▶ Consignes:
- 1) Répondez à ces questions à partir du texte sur le PAP et le PPS :
(a) De quoi dépend surtout la distinction entre les dispositifs ?
(b) Qui décide du PAP ?
(c) Par quelle instance le PAP ne passe-t-il pas ?
- 2) Relevez dans le texte sur le PAP et le PPS tous les aménagements pédagogiques cités en exemple pour le PAP.
- 3) Poursuivez le texte sur le PAP et le PPS à partir de son dernier titre, en gardant le même ton.

▶ Extrait du texte:
==*==

Entre le PAP, le PPS, et parfois le PPRE, il est facile de se perdre dans les sigles. Pourtant la distinction est simple une fois qu'on comprend la logique de chacun : elle dépend surtout de qui décide, et de ce que le dispositif permet.
Le PAP (Plan d'Accompagnement Personnalisé)
Le PAP concerne les élèves qui ont des difficultés scolaires durables liées à un trouble des apprentissages (dont le TDAH et les troubles DYS), sans reconnaissance de handicap par la MDPH.
- Décidé par : le médecin scolaire, sur la base d'un constat de l'équipe pédagogique et, si besoin, d'un avis médical ou paramédical.
- Permet : des aménagements pédagogiques (temps supplémentaire, consignes reformulées, supports adaptés, dispense de certains exercices écrits…), sans matériel ni accompagnant humain.
- Avantage concret : plus rapide à mettre en place qu'un dossier MDPH, car il ne passe pas par la CDAPH.
Le PPS (Projet Personnalisé de Scolarisation)

==*==

▶ Données disponibles:
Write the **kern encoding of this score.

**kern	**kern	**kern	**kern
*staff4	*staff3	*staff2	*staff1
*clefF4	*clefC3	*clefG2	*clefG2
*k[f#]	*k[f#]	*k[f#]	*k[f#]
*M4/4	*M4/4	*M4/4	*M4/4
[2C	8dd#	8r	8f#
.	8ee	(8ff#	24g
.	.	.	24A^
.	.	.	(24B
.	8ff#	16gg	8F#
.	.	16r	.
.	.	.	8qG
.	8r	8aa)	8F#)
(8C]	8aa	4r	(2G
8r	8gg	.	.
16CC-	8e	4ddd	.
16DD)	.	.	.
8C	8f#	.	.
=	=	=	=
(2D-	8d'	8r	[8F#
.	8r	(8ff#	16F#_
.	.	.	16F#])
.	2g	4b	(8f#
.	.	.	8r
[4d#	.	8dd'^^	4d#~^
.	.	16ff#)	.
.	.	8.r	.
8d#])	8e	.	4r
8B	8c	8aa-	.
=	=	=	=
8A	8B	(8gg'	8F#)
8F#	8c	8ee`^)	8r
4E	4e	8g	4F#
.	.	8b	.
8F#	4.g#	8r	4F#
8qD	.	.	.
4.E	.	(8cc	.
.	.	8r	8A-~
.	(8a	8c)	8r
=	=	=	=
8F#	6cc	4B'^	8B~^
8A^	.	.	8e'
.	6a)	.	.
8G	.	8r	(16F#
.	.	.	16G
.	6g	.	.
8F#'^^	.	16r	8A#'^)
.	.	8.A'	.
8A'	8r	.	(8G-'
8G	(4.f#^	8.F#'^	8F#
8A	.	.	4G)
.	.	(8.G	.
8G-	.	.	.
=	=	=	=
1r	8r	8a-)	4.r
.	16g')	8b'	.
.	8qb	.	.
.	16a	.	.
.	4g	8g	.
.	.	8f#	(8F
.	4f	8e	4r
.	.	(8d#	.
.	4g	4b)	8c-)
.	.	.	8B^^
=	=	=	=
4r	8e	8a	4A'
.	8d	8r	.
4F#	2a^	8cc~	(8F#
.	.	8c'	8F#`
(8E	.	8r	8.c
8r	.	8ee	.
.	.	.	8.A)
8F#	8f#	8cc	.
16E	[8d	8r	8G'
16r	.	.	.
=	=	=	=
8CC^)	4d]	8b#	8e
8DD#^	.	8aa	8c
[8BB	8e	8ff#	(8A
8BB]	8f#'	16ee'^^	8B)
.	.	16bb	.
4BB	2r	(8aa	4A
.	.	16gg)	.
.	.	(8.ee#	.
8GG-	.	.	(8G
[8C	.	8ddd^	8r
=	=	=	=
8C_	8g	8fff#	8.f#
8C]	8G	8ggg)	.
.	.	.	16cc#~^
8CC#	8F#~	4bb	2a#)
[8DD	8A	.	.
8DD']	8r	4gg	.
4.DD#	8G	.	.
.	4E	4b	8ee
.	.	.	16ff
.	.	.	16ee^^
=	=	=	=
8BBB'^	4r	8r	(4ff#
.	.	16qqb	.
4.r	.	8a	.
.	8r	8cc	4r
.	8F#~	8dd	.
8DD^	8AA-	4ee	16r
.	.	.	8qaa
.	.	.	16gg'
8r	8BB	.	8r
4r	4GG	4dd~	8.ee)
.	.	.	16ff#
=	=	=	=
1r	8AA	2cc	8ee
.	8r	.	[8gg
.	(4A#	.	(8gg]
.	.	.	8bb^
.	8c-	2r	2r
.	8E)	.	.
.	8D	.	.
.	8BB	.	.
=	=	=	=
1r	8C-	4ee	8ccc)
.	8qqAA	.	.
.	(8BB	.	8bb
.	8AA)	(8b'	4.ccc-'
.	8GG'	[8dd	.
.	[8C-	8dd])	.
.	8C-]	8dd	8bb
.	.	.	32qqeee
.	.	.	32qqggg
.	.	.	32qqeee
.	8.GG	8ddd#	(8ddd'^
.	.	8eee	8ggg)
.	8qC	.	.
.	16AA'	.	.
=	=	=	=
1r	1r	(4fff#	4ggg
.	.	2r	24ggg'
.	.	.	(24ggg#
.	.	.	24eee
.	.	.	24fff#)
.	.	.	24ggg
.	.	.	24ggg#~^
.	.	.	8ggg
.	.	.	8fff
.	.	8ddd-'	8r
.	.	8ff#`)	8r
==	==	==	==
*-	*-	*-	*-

==*==

▶ Réponses:
- 1)
(a) Elle dépend surtout de qui décide et de ce que le dispositif permet.
(b) Le médecin scolaire.
(c) La CDAPH.

- 2)
- temps supplémentaire
- consignes reformulées
- supports adaptés
- dispense de certains exercices écrits

- 3)
Le PPS s'adresse aux élèves reconnus en situation de handicap par la MDPH. C'est un dispositif plus large, qui peut mobiliser davantage de moyens.
- Décidé par : la CDAPH (Commission des Droits et de l'Autonomie des Personnes Handicapées), à la MDPH, sur la base d'un dossier déposé par la famille.
- Permet : les aménagements pédagogiques du PAP, mais aussi une notification d'AESH (accompagnant), du matériel pédagogique adapté (ordinateur, logiciels), une orientation vers un dispositif spécifique (ULIS, par exemple) si nécessaire.
- Contrepartie : nécessite un dossier MDPH complet, avec les délais que cela implique (cf. notre article sur la préparation du dossier MDPH).
Comment savoir lequel demander ?
En pratique, la question à se poser est : les aménagements pédagogiques seuls suffisent-ils, ou l'enfant a-t-il besoin d'une aide humaine, de matériel spécifique, ou d'une orientation particulière ?
- Si les difficultés portent surtout sur la façon dont les apprentissages sont présentés (temps, consignes, évaluations) → le PAP est souvent suffisant et plus rapide.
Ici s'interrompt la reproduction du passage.